While his analysis is still in the early stages, Pat said an interesting finding so far was the discovery of a particular group of participants who were not really sports people.

“There appears to be a distinct type of participant who I would not describe as a true sports enthusiast. It may be that they are simply looking for a reason to travel and have chosen to include this event as part of their Gold Coast experience,” he said.

“I’m looking forward to undertaking further analysis in order to identify the size of this participant category and to compare them against those who are considered serious competitors.

“As a result of findings like this, it demonstrates that organisers need to look at the events in terms of more than just the competition that they offer. There has to be more intrinsic value. I know that the Pan Pac organisers do this very well with a broad variety of social events on offer.”

Pat has also conducted interviews with non-local competitors who took part in the 2005 Australian Masters Games in Adelaide.
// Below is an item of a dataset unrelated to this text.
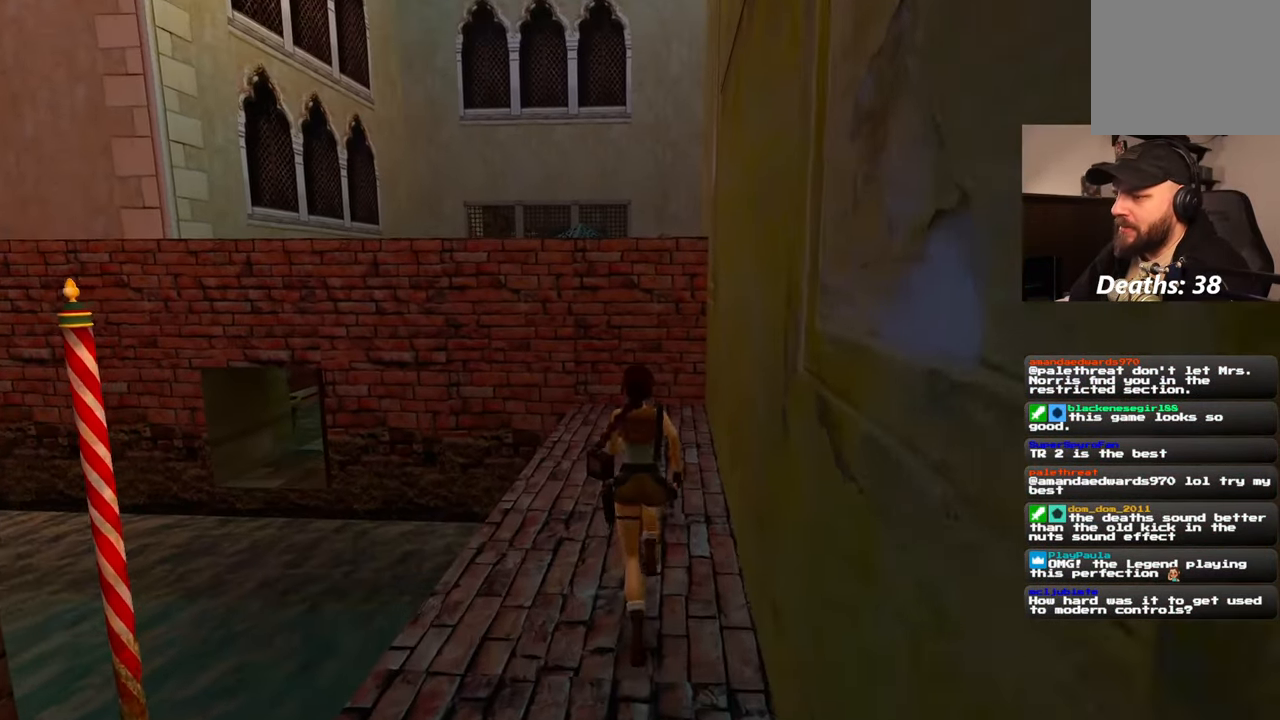
{"dt_ms": 500, "buttons": [], "left_stick": "up", "right_stick": "center", "events": []}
In those interviews he identified competition, extrinsic achievement, socialising, camaraderie and athletic-identity as some of the key motivators.

“Local governments that are planning to coordinate an event as part of their sport tourism strategy need to consider that those who travel to play sport do so because the activity says something about ‘who they are’. It is more than simply the opportunity to play sport,” he said.

The next step in the research, which he hopes to complete by this time next year, will be a full statistical analysis.

In the meantime Pat, a former semi-professional squash player, will be taking some time out to play hockey in the Pan Pacific Masters Games.

His research is being supervised by Dr Steve Kelly, Head of School of Commerce and Management, Professor Dick Braithwaite, with the School of Tourism and Hospitality Management, and Ms Rosanne Coutts, sports psychology lecturer with the School of Health and Human Sciences.

Photo: Competition, extrinsic achievement, camaraderie and athletic-identity are some of the key motivators for participants in masters games.